> **Actions to take**:
1) Answer these questions from the text on Lin's development ideas, one line each:
(a) How many countries had reached the high-income level since the Second World War?
(b) Which institutions are named as prescribing the Washington Consensus?
(c) Which means of production are given as examples of factor endowment?
2) Proceed with the text on Lin's development ideas, carrying it on from its last sentence.

> **Exercise passage**:
Presenting his two new books “Going Beyond Aid” and “Beating the Odds” at the Bonn-based German Development Institute / Deutsches Institut für Entwicklungspolitik (DIE) in January 2019, Lin argued that traditional development aid was inadequate to support structural transformation and that developing countries had the opportunity to achieve rapid economic growth by leaping directly into the global economy, also with their agricultural and services sectors. Referring to developments since the Second World War, Lin noted that only 30 countries had made it to the high-income level, among them eight in Europe, and including Japan, Korea, Taiwan, Hong Kong and Singapore. The vast majority of developing countries had remained at low-income level, despite investment, international development institutions, loans and other support.
Making use of comparative advantages
Lin put the failure of efforts down to “inadequate development ideas”, referring first of all to the import substitution strategy and the white elephants it had as an outcome. The Washington Consensus was prescribed in turn by the International Monetary Fund, the World Bank and the United States Department of the Treasury, among others, to bring developing countries in crisis back on track through structural adjustment and a stronger orientation on trade liberalisation, based on the assumption that government failures had been responsible for lack of progress. Meanwhile, the Asian Tigers, having opted for export promotion, bypassed both of the major international strategies, pursuing a course of moving towards the market while establishing effective governance, an approach also adopted by transition economies like Vietnam, Mauritius and China.
New Structural Economics identifies determinants of economic structure and its evolution, centring on factor endowment – the means of production, such as land, labour and capital – as a key aspect. Greater factor endowment results in greater economic success and hence a higher Gross Domestic Product and more economic growth. Comparative advantages of regions arise from differences between them in terms of their factor endowments. Structuralism, Lin argues, had failed to follow comparative advantages, while the Washington Consensus had brought about strategies defying them – in contrast to the East Asian economies, which had focused precisely on these advantages. He points out that while lacking capital, developing countries dispose of raw materials and labour. Here, growth depends on developing and upgrading industrial structures and requires both a competitive market and a facilitating state.

> **Collected data**:
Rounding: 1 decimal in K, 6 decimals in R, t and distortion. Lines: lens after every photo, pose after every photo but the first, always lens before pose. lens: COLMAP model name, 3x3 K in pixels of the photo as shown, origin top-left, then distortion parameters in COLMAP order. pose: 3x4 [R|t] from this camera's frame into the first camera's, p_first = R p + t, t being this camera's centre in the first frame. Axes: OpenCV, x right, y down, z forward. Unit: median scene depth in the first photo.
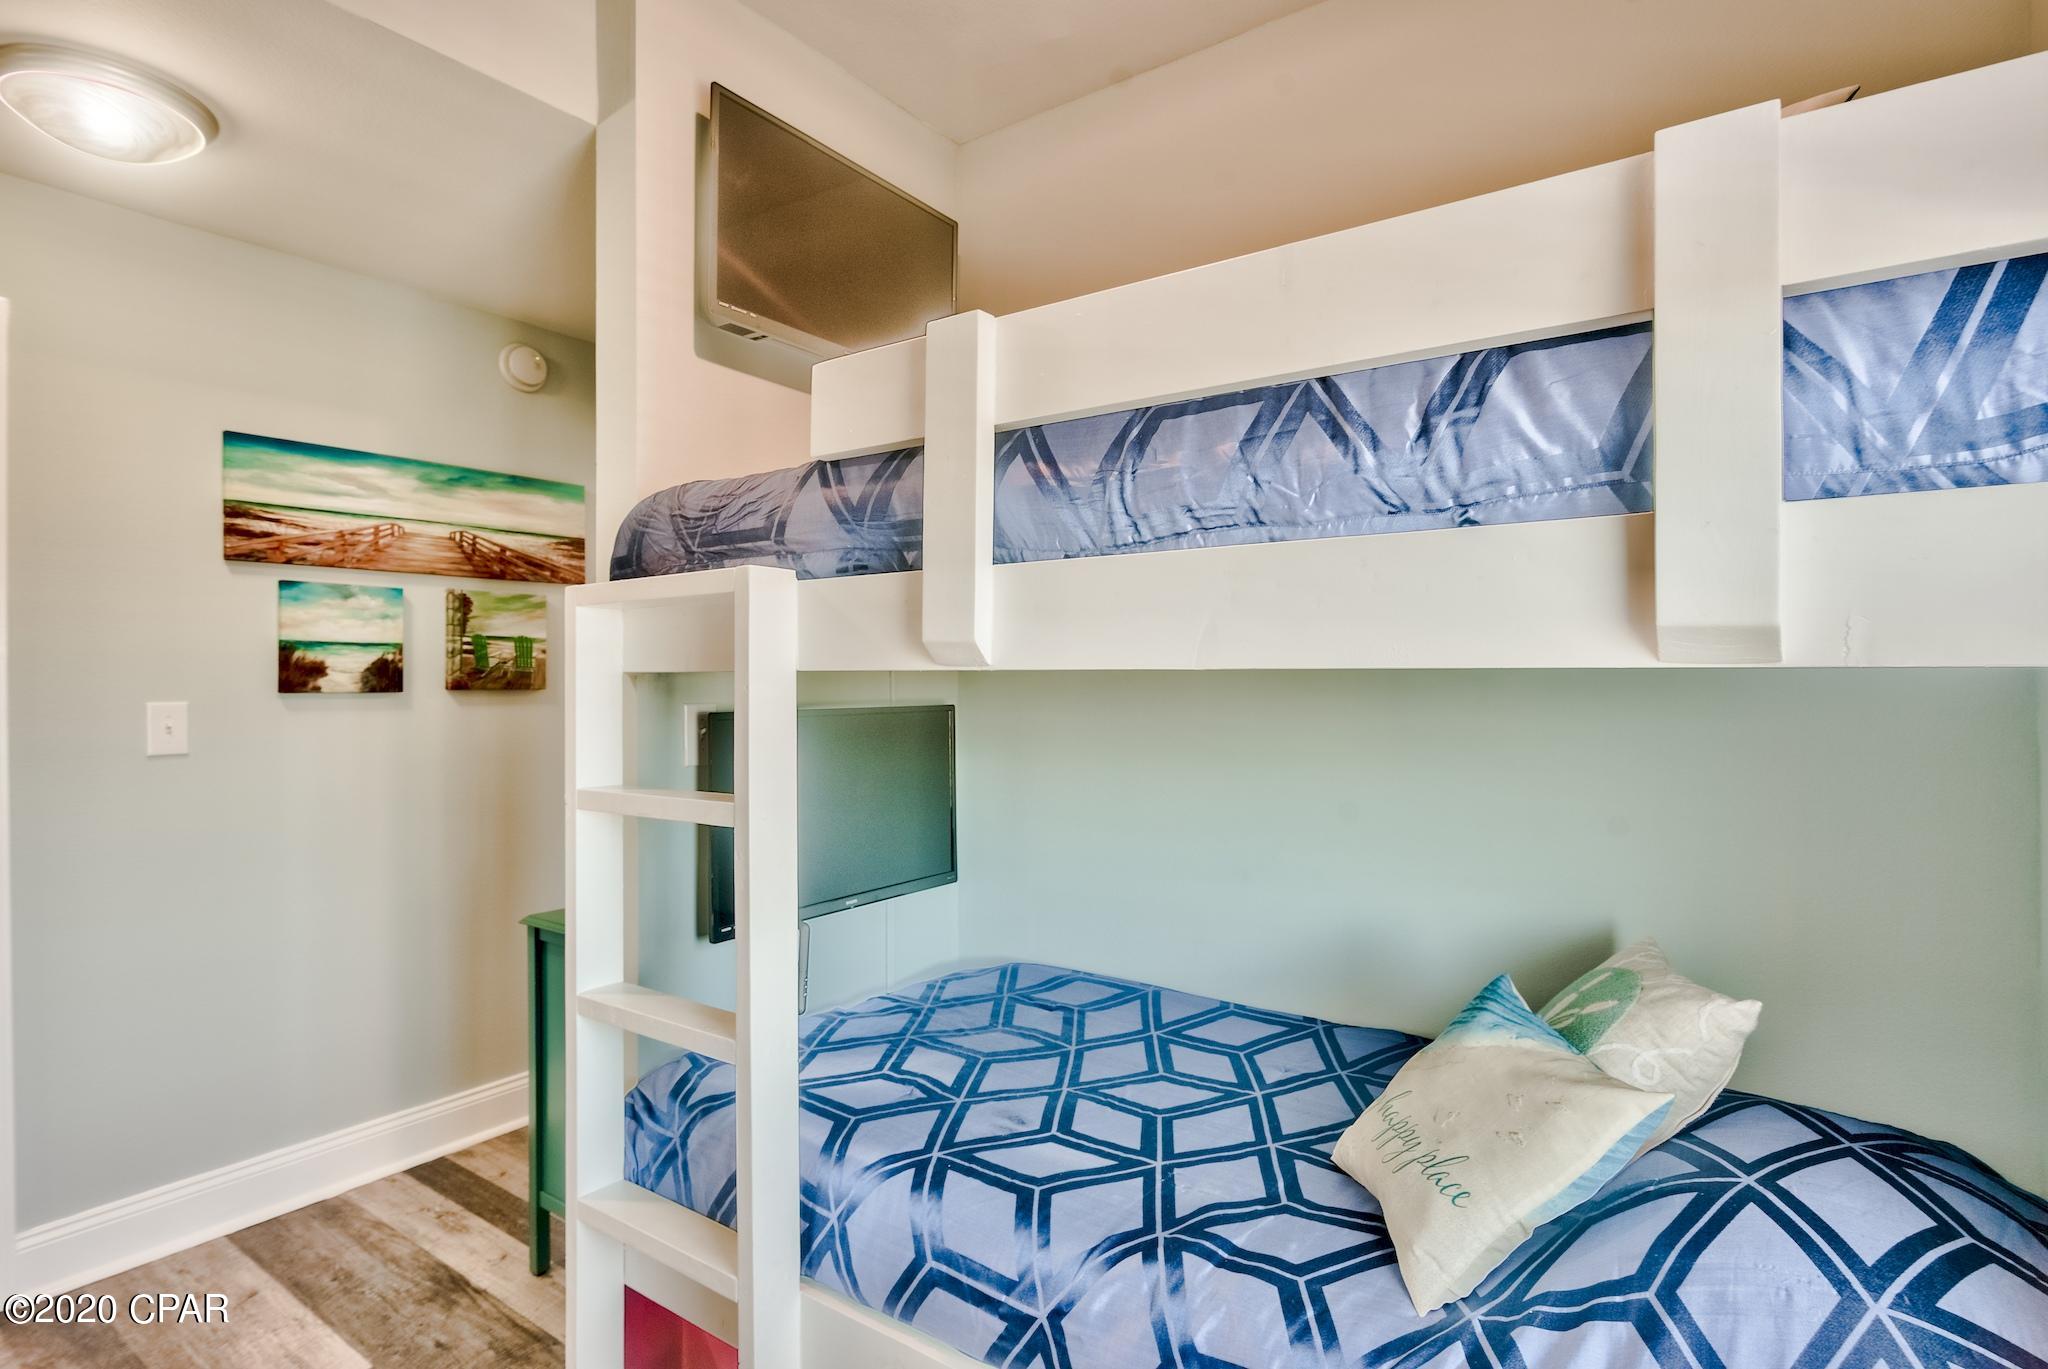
lens RADIAL K [[1025.9, 0, 1022.3], [0, 1025.9, 692.1], [0, 0, 1]] dist [-0.004995, 0.000611]
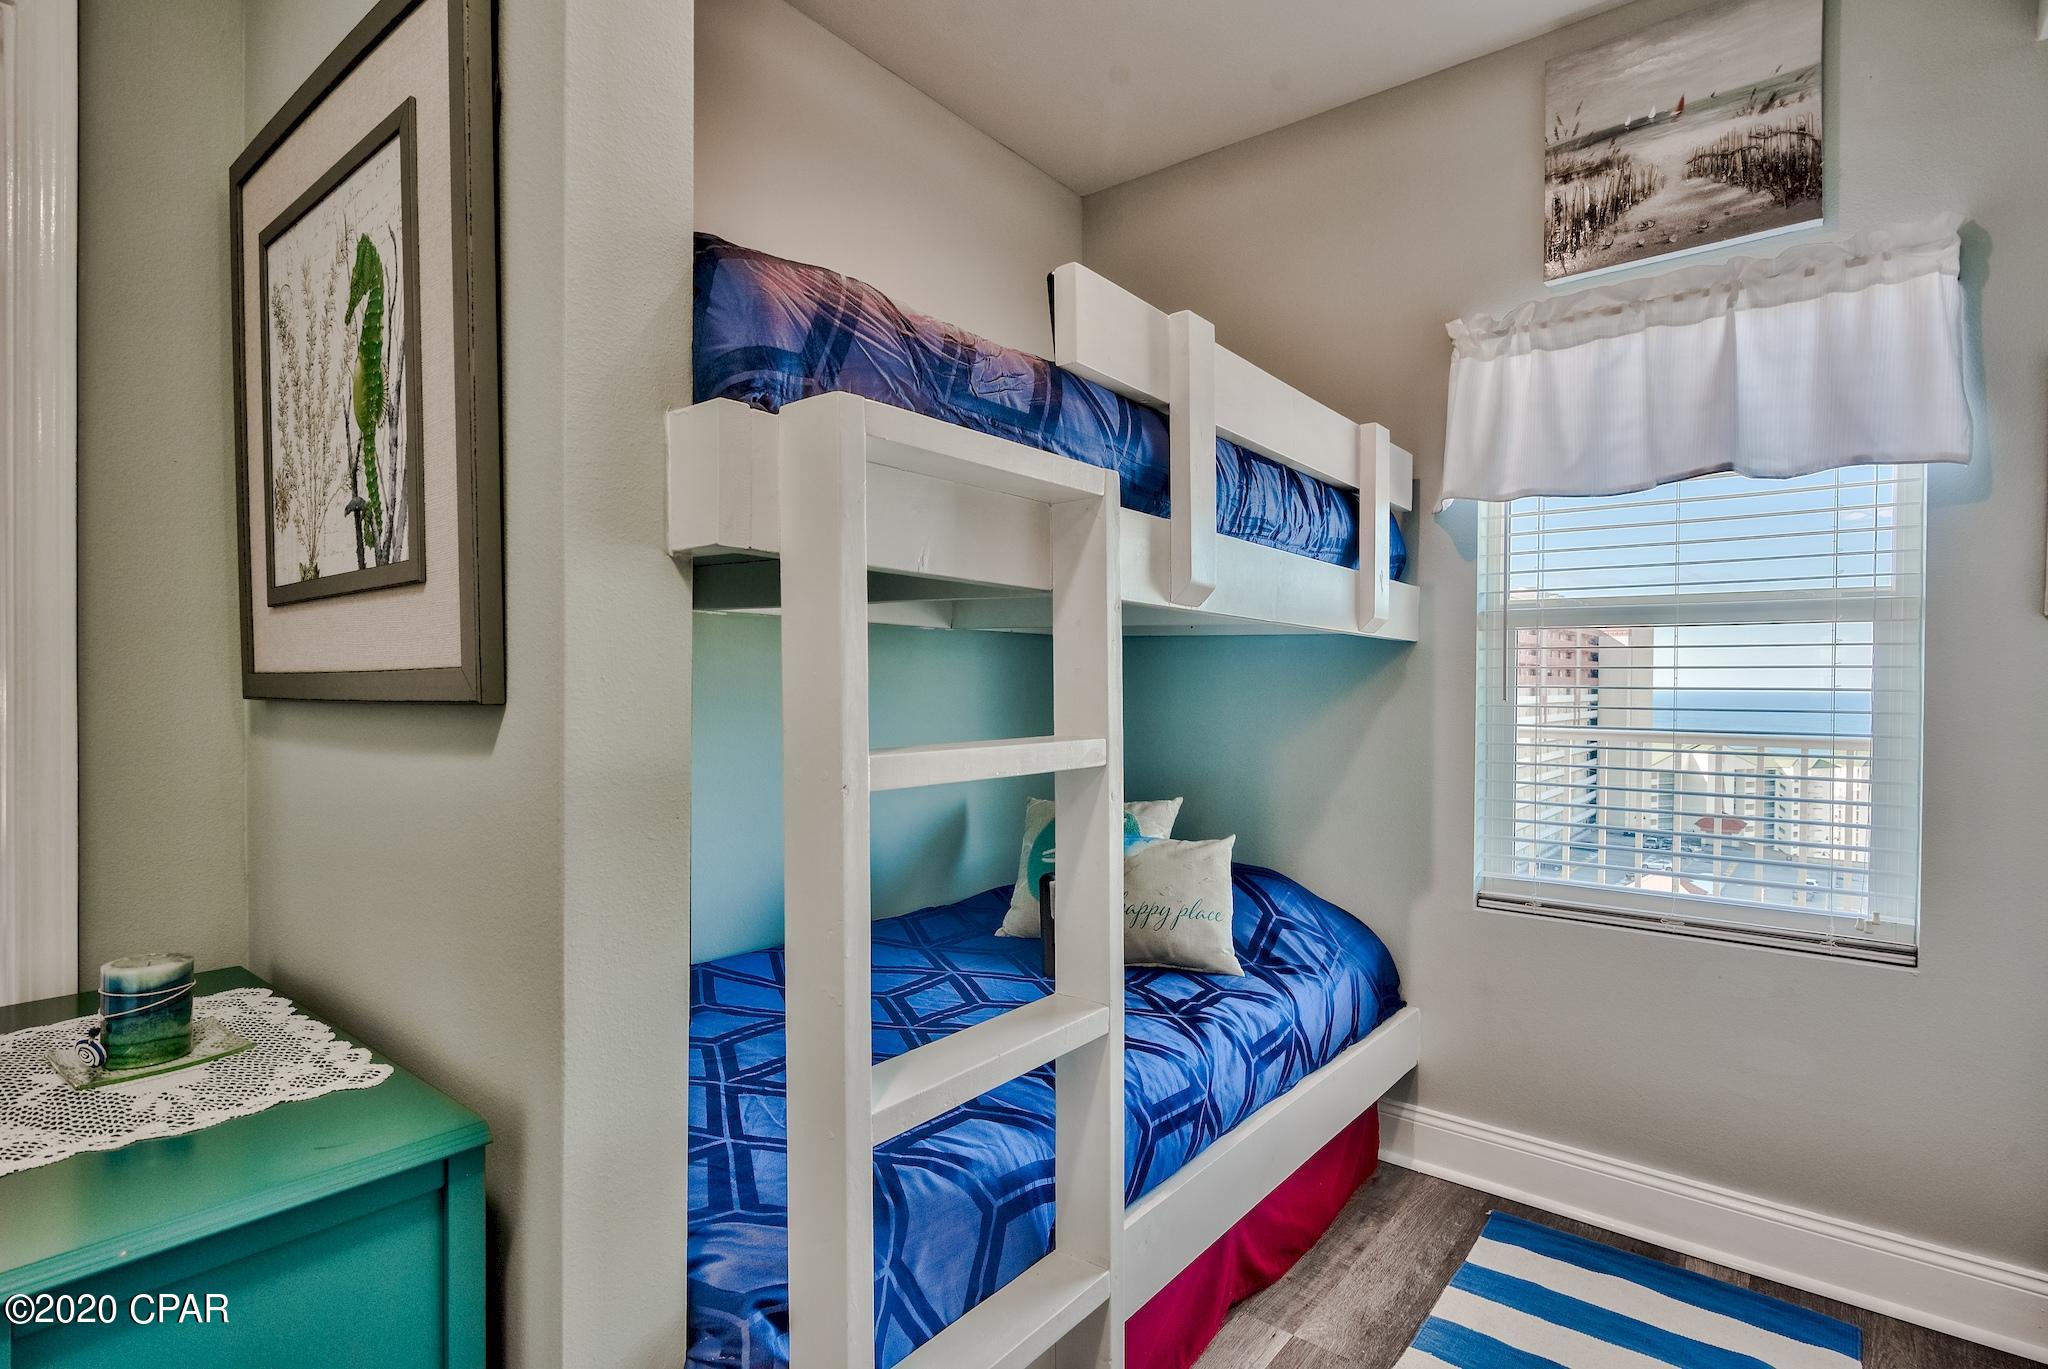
lens RADIAL K [[1025.9, 0, 1019.0], [0, 1025.9, 683.4], [0, 0, 1]] dist [-0.004995, 0.000611]
pose [[0.059495, 0.003109, 0.998224, -1.255110], [0.002311, 0.999992, -0.003252, 0.069819], [-0.998226, 0.002500, 0.059488, 1.091345]]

> **Answers for each item**:
1)
(a) 30 countries.
(b) The International Monetary Fund, the World Bank and the United States Department of the Treasury, among others.
(c) Land, labor and capital.

2)
Lin believes that South-South development co-operation is more effective than North-South development co-operation because it combines aid with trade and private-sector investment. He suggests that the concept of development co-operation be redefined to incorporate official development assistance (ODA), other investment flows and transactions by the official sector (OOFs) as well as private sector investment. He also sees good prospects for many developing countries to jumpstart their labour-intensive economies now that wages are rising in China and it is opting for more capital-intensive industries. This would apply in particular to Africa, where industrial parks in Senegal and Ethiopia as well as a Special Economic Zone in Rwanda are already receiving Chinese support. But does jump-starting really also hold benefits for the agricultural sector?
Vietnam opted for an open, market-oriented system for its agricultural sector in the mid-1980s. Its new approach centred on land and trade reform as well as policy instruments to assist the agricultural sector as a whole. Since then, Vietnam, which used to be a country threatened by hunger, has turned into a major food exporter.
Not a panacea
Mauritius, meanwhile, has become a middle-income country and ranks third in Africa in the United Nations Human Development Index. Its chief crop, sugarcane, has declined in significance compared to the country’s manufacturing and tourist industries. Other major agricultural produce includes tea and tobacco, although the sector’s overall contribution to GDP has dropped to well below five per cent.
Mauritius relies on imports for 70 per cent of its food requirements, making it highly vulnerable to global food price fluctuations. Furthermore, it is exposed to a number of hazards related to climate change, while its fishing industry suffers heavily from the depletion of marine resources. Its once extensive tropical forest cover has been reduced to a mere two per cent of its overall area.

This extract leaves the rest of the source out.